• What you have to do
The copy must run from the first line of the entries below through the line containing "наш округ. Радует, что есть прямой диалог с", restated word for word, with pictures left out.

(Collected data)
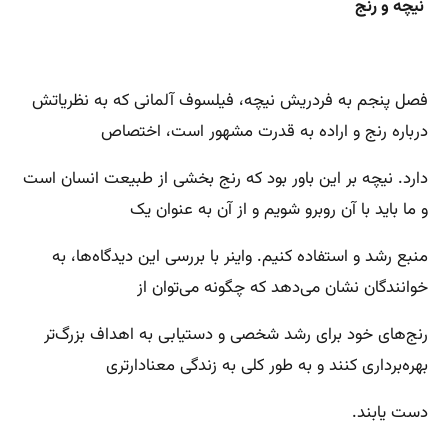
نیچه و رنج
فصل پنجم به فردریش نیچه، فیلسوف آلمانی که به نظریاتش
درباره رنج و اراده به قدرت مشهور است، اختصاص
دارد. نیچه بر این باور بود که رنج بخشی از طبیعت انسان است
و ما باید با آن روبرو شویم و از آن به عنوان یک
منبع رشد و استفاده کنیم. واینر با بررسی این دیدگاه‌ها، به
خوانندگان نشان می‌دهد که چگونه می‌توان از
رنج‌های خود برای رشد شخصی و دستیابی به اهداف بزرگ‌تر
بهره‌برداری کنند و به طور کلی به زندگی معنادارتری
دست یابند.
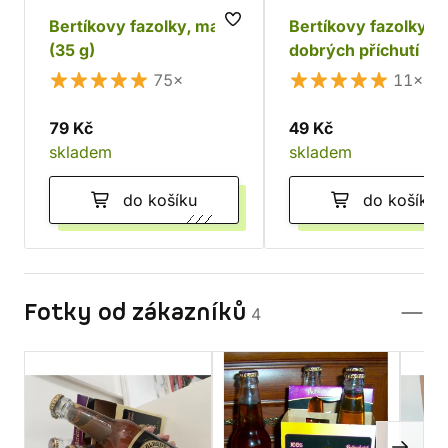
Bertíkovy fazolky, malé
Bertíkovy fazolky -
(35 g)
dobrých příchutí (28
75×
11×
79 Kč
49 Kč
skladem
skladem
do košíku
do košíku
Fotky od zákazníků
4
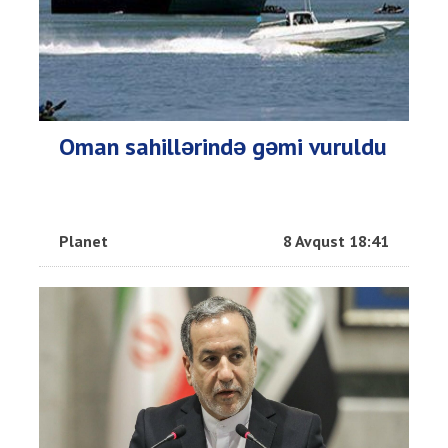
Oman sahillərində gəmi vuruldu
Planet
8 Avqust 18:41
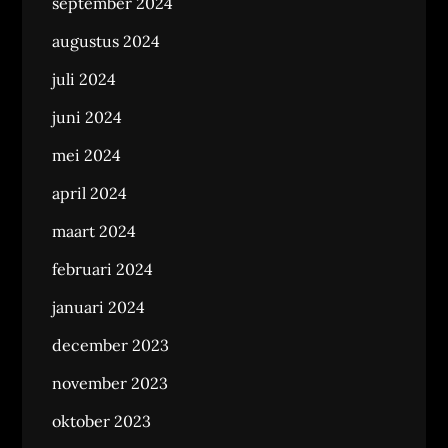
september 2024
augustus 2024
juli 2024
juni 2024
mei 2024
april 2024
maart 2024
februari 2024
januari 2024
december 2023
november 2023
oktober 2023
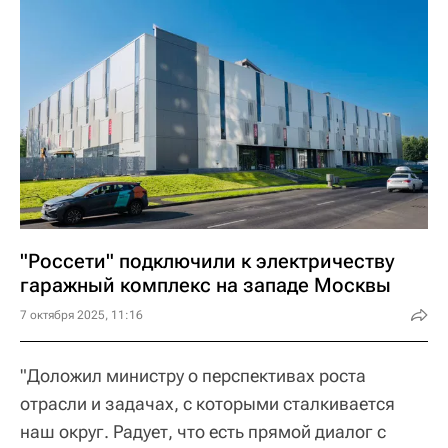
"Россети" подключили к электричеству
гаражный комплекс на западе Москвы
7 октября 2025, 11:16
"Доложил министру о перспективах роста
отрасли и задачах, с которыми сталкивается
наш округ. Радует, что есть прямой диалог с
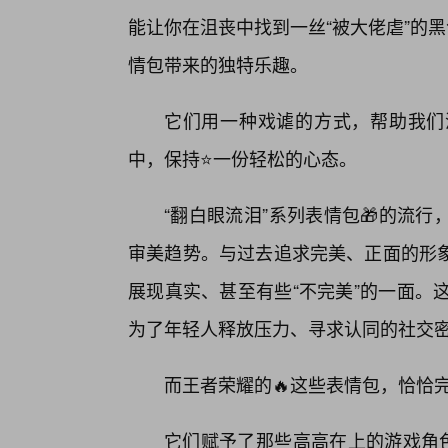
能让你在沮丧中找到一丝“被大佬虐”的黑
情包带来的独特乐趣。
它们用一种戏谑的方式，帮助我们
中，保持⭐一份轻松的心态。
“翻白眼流泪”系列表情包🎁的流
审美趋势。与过去追求完美、正面的形
展现真实、甚至有些“不完美”的一面。这种
为了年轻人释放压力、寻求认同的社交
而王者荣耀的🔥这些表情包，恰恰
它们赋予了那些高高在上的游戏角色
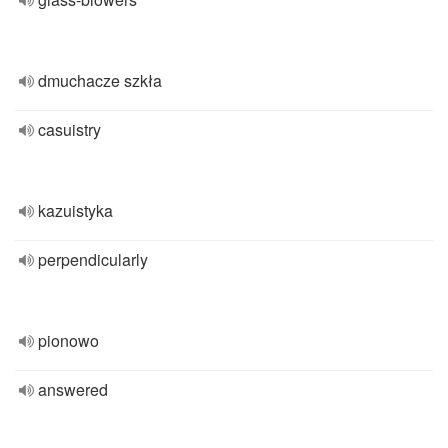
dmuchacze szkła
casuistry
kazuistyka
perpendicularly
pionowo
answered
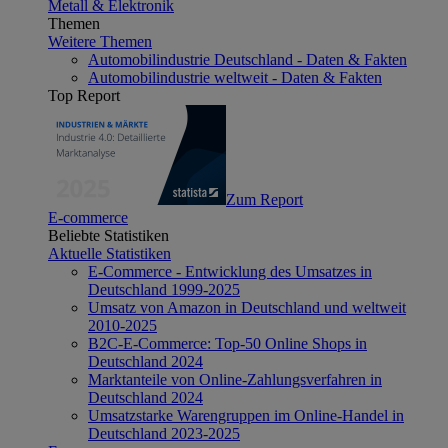
Metall & Elektronik
Themen
Weitere Themen
Automobilindustrie Deutschland - Daten & Fakten
Automobilindustrie weltweit - Daten & Fakten
Top Report
Zum Report
E-commerce
Beliebte Statistiken
Aktuelle Statistiken
E-Commerce - Entwicklung des Umsatzes in
Deutschland 1999-2025
Umsatz von Amazon in Deutschland und weltweit
2010-2025
B2C-E-Commerce: Top-50 Online Shops in
Deutschland 2024
Marktanteile von Online-Zahlungsverfahren in
Deutschland 2024
Umsatzstarke Warengruppen im Online-Handel in
Deutschland 2023-2025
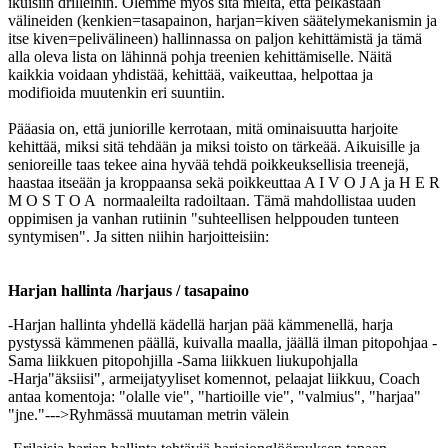
ikuisiin drilleihin. Olemme myös sitä mieltä, että pelkästään
välineiden (kenkien=tasapainon, harjan=kiven säätelymekanismin ja
itse kiven=pelivälineen) hallinnassa on paljon kehittämistä ja tämä
alla oleva lista on lähinnä pohja treenien kehittämiselle. Näitä
kaikkia voidaan yhdistää, kehittää, vaikeuttaa, helpottaa ja
modifioida muutenkin eri suuntiin.
Pääasia on, että juniorille kerrotaan, mitä ominaisuutta harjoite
kehittää, miksi sitä tehdään ja miksi toisto on tärkeää. Aikuisille ja
senioreille taas tekee aina hyvää tehdä poikkeuksellisia treenejä,
haastaa itseään ja kroppaansa sekä poikkeuttaa A I V O J A ja H E R
M O S T O A normaaleilta radoiltaan. Tämä mahdollistaa uuden
oppimisen ja vanhan rutiinin "suhteellisen helppouden tunteen
syntymisen". Ja sitten niihin harjoitteisiin:
Harjan hallinta /harjaus / tasapaino
-Harjan hallinta yhdellä kädellä harjan pää kämmenellä, harja
pystyssä kämmenen päällä, kuivalla maalla, jäällä ilman pitopohjaa -
Sama liikkuen pitopohjilla -Sama liikkuen liukupohjalla
-Harja"äksiisi", armeijatyyliset komennot, pelaajat liikkuu, Coach
antaa komentoja: "olalle vie", "hartioille vie", "valmius", "harjaa"
"jne."--->Ryhmässä muutaman metrin välein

• Response to the exercise
نیچه و رنج
فصل پنجم به فردریش نیچه، فیلسوف آلمانی که به نظریاتش
درباره رنج و اراده به قدرت مشهور است، اختصاص
دارد. نیچه بر این باور بود که رنج بخشی از طبیعت انسان است
و ما باید با آن روبرو شویم و از آن به عنوان یک
منبع رشد و استفاده کنیم. واینر با بررسی این دیدگاه‌ها، به
خوانندگان نشان می‌دهد که چگونه می‌توان از
رنج‌های خود برای رشد شخصی و دستیابی به اهداف بزرگ‌تر
بهره‌برداری کنند و به طور کلی به زندگی معنادارتری
دست یابند.
Bertíkovy fazolky, malé
Bertíkovy fazolky -
(35 g)
dobrých příchutí (28
75×
11×
79 Kč
49 Kč
skladem
skladem
do košíku
do košíku
Fotky od zákazníků
4
Oman sahillərində gəmi vuruldu
Planet
8 Avqust 18:41
september 2024
augustus 2024
juli 2024
juni 2024
mei 2024
april 2024
maart 2024
februari 2024
januari 2024
december 2023
november 2023
oktober 2023
"Россети" подключили к электричеству
гаражный комплекс на западе Москвы
7 октября 2025, 11:16
"Доложил министру о перспективах роста
отрасли и задачах, с которыми сталкивается
наш округ. Радует, что есть прямой диалог с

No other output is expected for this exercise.